▸ EXERCISE: The answer is a stretch of the material below, returned exactly: the line containing "- Mixed naming", the line containing "- **Configuration Drift", and all lines between.

▸ EXERCISE INPUT:
Content starts

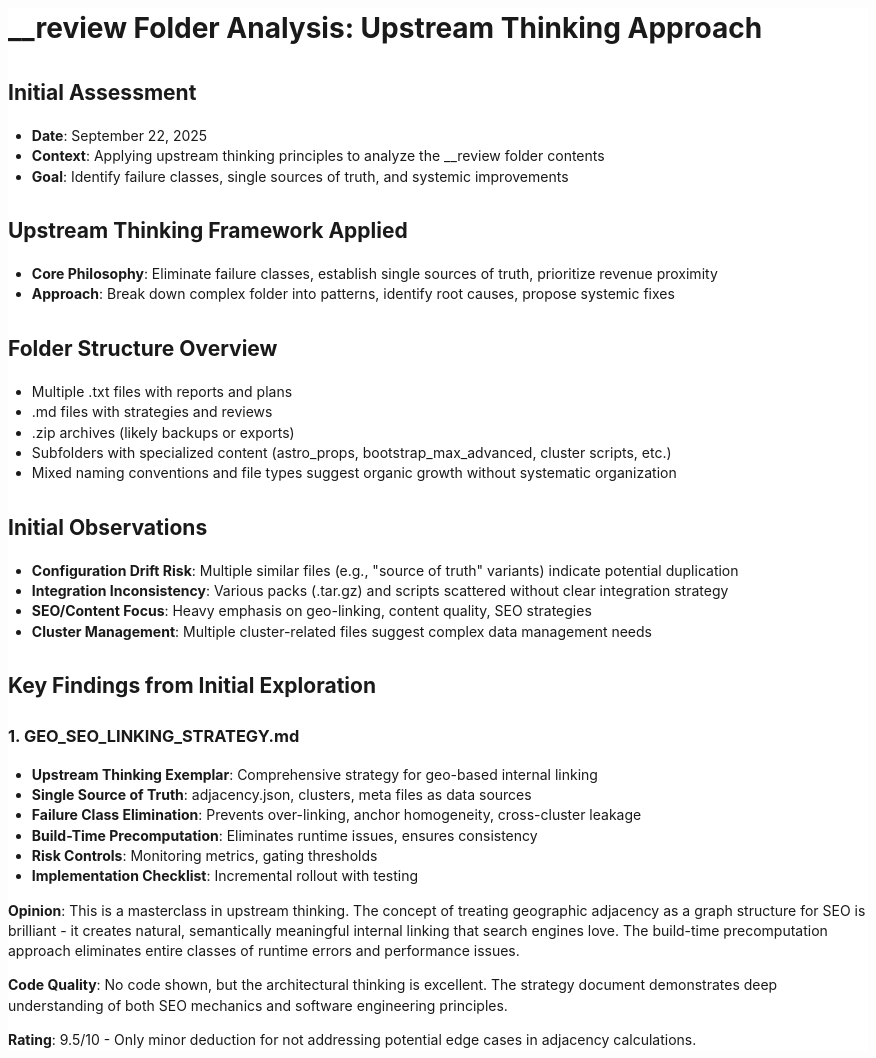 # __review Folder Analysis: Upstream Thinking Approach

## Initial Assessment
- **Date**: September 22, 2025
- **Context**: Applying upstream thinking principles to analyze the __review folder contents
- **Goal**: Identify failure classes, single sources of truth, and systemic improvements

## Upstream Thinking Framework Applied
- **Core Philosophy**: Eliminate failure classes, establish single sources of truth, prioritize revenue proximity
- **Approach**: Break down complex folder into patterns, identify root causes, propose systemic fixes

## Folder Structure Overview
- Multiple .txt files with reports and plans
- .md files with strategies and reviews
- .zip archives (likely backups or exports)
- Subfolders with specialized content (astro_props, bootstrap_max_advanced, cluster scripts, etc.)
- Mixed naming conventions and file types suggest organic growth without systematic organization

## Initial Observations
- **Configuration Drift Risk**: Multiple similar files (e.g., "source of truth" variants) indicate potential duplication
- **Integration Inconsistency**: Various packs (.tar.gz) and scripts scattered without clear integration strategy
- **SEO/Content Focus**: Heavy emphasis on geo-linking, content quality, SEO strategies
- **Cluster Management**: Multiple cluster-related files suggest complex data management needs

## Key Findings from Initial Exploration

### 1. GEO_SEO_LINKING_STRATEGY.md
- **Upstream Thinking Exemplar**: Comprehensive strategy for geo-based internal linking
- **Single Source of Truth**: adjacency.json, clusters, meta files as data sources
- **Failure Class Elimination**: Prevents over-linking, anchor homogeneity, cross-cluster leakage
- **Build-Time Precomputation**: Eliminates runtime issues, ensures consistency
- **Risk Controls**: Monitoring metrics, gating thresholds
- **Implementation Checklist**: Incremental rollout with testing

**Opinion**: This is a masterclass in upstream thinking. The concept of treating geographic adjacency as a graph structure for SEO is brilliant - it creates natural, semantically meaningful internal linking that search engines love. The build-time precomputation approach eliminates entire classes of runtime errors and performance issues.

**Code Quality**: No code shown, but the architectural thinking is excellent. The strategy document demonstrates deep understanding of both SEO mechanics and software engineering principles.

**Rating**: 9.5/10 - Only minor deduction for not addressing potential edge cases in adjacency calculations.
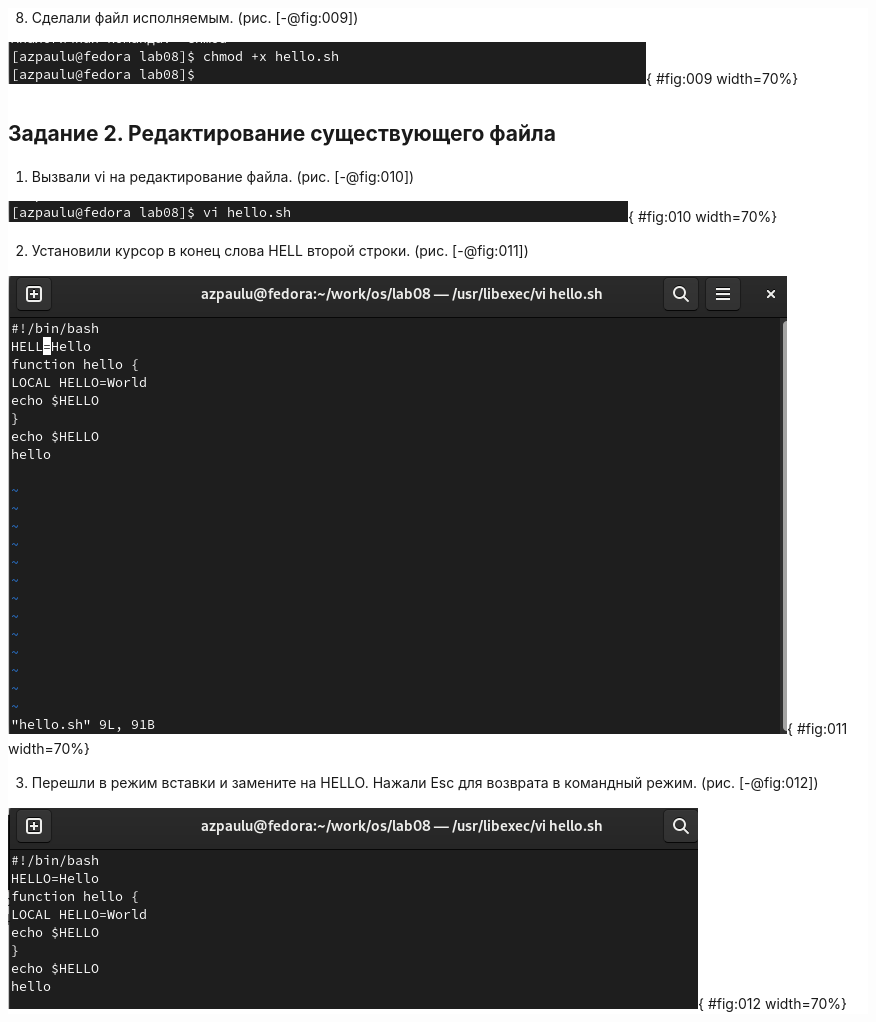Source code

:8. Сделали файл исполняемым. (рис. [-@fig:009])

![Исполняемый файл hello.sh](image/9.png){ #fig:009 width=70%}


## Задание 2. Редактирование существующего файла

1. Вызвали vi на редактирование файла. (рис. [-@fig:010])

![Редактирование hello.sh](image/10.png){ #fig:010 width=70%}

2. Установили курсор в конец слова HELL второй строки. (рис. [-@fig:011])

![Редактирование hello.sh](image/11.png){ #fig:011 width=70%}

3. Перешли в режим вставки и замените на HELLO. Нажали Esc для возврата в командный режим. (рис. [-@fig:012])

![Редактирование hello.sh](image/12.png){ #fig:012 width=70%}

Content ends
Content starts

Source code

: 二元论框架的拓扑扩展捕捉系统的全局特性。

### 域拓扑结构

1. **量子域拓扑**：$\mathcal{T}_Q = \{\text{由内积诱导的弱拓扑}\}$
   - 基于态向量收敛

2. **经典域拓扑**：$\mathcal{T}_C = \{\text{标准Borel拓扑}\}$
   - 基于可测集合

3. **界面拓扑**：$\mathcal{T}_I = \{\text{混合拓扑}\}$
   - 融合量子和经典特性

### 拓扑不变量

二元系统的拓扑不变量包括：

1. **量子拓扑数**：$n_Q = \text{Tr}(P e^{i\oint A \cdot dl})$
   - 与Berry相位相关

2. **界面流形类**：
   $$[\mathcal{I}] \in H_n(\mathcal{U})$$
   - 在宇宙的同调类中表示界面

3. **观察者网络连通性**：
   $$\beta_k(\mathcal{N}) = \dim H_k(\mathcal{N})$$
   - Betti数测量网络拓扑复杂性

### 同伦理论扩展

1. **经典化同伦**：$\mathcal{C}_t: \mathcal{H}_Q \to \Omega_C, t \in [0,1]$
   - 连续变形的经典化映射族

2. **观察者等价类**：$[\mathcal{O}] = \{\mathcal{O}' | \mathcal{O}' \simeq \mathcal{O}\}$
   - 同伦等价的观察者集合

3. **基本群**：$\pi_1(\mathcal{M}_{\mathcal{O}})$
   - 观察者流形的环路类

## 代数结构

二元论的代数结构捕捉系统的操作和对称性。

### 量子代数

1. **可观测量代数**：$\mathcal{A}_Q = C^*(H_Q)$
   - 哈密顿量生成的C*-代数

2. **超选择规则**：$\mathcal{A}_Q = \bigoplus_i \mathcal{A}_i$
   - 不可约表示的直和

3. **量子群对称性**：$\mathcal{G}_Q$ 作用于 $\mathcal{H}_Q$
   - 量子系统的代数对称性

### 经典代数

Content ends

▸ REPLY TO THE TASK:
- Mixed naming conventions and file types suggest organic growth without systematic organization

## Initial Observations
- **Configuration Drift Risk**: Multiple similar files (e.g., "source of truth" variants) indicate potential duplication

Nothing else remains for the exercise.